• [Records shown]:
....

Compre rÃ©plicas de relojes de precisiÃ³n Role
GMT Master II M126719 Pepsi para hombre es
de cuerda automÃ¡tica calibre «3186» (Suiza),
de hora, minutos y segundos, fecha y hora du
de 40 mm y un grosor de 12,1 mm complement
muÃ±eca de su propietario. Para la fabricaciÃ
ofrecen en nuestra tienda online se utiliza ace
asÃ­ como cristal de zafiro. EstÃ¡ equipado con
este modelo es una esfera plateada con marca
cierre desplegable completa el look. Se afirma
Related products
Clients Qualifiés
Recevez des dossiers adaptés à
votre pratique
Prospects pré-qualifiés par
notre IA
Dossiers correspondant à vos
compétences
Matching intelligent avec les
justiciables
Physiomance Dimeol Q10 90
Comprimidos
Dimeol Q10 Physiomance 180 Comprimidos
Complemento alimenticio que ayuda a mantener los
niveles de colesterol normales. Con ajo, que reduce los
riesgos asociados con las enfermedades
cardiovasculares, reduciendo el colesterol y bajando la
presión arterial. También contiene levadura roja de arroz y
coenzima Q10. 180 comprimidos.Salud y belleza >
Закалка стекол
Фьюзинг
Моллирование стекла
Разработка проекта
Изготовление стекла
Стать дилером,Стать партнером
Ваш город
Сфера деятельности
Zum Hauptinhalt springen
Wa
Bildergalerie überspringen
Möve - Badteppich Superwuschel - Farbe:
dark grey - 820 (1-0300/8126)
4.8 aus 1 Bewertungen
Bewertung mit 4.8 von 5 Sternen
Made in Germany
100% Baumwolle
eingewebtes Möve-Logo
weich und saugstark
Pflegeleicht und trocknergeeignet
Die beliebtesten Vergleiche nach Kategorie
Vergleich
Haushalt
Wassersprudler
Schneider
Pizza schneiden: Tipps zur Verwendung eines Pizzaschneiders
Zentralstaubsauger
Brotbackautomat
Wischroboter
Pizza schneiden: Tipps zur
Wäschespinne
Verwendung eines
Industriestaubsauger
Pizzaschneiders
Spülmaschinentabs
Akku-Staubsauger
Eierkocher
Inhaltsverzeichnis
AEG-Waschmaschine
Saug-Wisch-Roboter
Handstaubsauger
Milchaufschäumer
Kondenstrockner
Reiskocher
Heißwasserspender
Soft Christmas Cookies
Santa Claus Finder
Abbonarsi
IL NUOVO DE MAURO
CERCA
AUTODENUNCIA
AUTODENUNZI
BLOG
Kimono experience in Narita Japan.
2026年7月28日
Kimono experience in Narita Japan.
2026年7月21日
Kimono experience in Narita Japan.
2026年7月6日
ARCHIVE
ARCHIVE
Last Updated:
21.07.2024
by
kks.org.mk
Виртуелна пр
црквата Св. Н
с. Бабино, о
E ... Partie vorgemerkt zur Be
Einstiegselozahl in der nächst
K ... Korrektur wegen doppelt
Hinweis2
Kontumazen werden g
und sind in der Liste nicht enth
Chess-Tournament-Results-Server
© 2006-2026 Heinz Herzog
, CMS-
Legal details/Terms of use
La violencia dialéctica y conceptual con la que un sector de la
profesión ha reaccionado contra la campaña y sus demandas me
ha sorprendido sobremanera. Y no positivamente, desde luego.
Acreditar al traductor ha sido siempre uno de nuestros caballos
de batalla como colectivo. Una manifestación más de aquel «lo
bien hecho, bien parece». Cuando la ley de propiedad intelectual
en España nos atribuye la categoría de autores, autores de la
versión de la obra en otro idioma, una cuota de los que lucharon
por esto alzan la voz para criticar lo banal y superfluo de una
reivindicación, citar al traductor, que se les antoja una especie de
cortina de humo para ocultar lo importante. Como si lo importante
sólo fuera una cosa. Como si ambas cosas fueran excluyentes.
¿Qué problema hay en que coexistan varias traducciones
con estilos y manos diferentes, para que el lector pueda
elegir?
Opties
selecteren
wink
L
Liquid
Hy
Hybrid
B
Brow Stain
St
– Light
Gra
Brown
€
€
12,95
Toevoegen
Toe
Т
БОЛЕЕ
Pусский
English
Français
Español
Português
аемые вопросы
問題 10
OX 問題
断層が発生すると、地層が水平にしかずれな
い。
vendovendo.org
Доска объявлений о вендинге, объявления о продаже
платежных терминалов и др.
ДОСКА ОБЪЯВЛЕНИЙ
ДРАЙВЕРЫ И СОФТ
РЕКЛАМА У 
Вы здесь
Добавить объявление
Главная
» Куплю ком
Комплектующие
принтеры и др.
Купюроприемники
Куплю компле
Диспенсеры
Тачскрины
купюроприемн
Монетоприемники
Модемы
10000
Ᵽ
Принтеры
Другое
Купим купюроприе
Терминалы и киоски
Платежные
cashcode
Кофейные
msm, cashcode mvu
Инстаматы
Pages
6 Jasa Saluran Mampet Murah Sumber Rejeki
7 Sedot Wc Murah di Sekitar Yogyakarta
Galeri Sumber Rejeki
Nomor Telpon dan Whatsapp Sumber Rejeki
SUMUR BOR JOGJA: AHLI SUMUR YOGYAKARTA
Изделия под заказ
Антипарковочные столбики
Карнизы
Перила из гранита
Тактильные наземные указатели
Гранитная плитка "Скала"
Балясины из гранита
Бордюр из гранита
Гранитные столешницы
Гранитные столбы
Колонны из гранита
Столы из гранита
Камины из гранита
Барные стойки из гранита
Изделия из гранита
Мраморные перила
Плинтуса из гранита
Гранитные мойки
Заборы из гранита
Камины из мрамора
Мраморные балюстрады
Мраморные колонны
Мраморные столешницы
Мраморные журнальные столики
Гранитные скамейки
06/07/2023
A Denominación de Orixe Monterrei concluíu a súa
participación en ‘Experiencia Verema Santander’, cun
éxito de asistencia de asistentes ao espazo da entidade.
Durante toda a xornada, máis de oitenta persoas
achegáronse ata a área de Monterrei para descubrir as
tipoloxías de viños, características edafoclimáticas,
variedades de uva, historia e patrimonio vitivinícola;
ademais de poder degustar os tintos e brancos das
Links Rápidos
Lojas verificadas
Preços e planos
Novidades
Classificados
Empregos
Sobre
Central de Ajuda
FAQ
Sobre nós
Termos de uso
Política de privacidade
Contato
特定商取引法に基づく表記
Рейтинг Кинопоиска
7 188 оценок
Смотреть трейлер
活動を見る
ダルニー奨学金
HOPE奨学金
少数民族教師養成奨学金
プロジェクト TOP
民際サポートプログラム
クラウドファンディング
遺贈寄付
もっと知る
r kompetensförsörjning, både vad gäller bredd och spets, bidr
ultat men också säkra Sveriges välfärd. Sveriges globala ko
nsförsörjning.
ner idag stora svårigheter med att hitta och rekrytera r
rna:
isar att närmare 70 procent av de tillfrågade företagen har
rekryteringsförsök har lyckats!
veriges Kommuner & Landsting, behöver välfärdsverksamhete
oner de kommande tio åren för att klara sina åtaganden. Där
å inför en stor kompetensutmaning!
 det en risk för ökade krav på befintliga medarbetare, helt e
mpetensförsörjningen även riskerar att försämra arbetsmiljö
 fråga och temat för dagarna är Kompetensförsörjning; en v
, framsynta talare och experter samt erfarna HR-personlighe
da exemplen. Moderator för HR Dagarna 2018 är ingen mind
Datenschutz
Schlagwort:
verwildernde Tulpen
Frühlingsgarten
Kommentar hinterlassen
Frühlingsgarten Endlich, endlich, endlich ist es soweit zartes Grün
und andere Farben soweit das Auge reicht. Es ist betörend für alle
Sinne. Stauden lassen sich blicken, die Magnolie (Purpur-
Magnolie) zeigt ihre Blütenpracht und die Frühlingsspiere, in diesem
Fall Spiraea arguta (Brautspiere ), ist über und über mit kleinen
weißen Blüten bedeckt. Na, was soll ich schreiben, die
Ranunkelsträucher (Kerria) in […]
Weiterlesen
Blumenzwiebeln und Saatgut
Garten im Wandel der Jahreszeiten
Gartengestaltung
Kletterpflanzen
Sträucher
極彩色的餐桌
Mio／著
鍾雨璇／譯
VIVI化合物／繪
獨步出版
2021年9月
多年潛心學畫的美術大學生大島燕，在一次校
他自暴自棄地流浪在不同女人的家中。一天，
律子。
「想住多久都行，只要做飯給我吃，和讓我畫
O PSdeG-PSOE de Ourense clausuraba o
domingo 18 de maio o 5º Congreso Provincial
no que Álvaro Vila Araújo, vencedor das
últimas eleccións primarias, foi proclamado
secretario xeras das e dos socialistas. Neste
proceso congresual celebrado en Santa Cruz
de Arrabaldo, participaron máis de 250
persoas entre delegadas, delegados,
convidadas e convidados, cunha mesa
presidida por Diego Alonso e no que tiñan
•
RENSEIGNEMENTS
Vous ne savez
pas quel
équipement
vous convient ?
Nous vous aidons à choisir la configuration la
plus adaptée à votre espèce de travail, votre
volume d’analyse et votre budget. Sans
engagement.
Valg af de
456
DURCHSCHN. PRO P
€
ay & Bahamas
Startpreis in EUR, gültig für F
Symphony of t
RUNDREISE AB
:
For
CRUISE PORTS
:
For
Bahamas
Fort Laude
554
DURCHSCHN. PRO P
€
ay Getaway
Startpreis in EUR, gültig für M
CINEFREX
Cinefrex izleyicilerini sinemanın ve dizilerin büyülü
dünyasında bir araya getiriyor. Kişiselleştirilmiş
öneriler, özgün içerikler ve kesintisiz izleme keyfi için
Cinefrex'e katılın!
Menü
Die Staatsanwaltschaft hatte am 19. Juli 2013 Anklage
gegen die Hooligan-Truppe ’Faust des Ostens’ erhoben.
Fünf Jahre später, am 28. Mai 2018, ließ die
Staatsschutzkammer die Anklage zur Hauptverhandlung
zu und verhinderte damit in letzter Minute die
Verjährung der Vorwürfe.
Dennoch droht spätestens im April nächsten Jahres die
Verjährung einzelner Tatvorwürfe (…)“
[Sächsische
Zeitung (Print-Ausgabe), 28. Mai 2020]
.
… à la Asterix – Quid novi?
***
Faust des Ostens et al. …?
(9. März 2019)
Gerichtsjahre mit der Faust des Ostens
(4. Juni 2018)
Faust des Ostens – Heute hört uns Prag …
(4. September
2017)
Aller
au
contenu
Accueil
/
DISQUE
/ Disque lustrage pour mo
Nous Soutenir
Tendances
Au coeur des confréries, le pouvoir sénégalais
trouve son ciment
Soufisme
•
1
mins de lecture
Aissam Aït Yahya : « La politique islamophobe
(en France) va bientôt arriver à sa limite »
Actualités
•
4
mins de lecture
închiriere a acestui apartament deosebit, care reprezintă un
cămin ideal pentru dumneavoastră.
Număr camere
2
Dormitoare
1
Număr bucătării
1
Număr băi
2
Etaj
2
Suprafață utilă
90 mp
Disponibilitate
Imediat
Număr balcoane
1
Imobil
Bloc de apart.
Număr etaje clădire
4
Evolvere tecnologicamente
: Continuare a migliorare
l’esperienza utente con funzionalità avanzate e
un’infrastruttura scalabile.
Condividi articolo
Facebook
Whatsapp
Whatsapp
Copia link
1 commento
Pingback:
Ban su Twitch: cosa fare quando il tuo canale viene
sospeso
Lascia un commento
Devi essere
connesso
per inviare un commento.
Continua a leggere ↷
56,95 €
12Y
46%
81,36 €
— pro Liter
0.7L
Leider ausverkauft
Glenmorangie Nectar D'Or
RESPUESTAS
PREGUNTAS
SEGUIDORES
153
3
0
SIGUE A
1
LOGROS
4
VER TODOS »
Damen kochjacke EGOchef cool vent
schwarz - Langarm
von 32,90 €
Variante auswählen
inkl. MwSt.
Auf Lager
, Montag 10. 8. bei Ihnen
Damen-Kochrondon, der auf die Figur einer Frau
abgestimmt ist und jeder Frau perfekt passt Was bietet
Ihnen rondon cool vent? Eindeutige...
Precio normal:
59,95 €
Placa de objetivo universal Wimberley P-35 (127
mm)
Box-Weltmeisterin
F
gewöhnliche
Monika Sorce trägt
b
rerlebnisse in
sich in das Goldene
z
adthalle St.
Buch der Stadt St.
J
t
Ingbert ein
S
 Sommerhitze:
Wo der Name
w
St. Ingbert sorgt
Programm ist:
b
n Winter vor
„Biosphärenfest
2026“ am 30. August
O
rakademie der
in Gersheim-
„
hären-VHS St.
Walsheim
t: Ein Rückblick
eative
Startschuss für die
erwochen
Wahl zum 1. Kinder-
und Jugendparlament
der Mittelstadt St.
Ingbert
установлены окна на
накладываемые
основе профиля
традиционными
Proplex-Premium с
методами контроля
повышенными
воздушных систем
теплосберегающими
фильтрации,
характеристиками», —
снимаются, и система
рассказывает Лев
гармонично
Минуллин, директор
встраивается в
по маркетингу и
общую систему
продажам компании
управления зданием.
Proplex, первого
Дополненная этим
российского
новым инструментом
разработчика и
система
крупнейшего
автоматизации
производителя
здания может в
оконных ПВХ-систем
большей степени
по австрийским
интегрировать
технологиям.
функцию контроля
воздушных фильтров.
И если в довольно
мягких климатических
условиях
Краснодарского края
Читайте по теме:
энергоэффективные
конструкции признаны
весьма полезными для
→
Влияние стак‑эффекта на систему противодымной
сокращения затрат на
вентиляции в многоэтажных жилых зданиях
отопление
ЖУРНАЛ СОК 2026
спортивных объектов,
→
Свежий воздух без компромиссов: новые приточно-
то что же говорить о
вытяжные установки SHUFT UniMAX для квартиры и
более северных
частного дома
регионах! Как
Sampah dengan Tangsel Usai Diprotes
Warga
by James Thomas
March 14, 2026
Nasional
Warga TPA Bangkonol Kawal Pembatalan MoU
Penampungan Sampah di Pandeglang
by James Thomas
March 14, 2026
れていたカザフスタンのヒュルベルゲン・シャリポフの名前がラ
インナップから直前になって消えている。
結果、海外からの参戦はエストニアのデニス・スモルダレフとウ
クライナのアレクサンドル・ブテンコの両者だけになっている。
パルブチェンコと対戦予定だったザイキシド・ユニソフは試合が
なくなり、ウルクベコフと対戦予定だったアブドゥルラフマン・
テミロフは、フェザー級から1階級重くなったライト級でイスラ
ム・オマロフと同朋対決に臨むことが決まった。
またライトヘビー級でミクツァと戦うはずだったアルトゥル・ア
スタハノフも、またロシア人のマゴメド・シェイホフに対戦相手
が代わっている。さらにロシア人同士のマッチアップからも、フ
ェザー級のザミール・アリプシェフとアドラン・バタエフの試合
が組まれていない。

....

• [Request]: Print, exactly as written, the first line of the records above and each line after it until the line with "Clients Qualifiés", which is printed too.

• [Exercise result]:
Compre rÃ©plicas de relojes de precisiÃ³n Role
GMT Master II M126719 Pepsi para hombre es
de cuerda automÃ¡tica calibre «3186» (Suiza),
de hora, minutos y segundos, fecha y hora du
de 40 mm y un grosor de 12,1 mm complement
muÃ±eca de su propietario. Para la fabricaciÃ
ofrecen en nuestra tienda online se utiliza ace
asÃ­ como cristal de zafiro. EstÃ¡ equipado con
este modelo es una esfera plateada con marca
cierre desplegable completa el look. Se afirma
Related products
Clients Qualifiés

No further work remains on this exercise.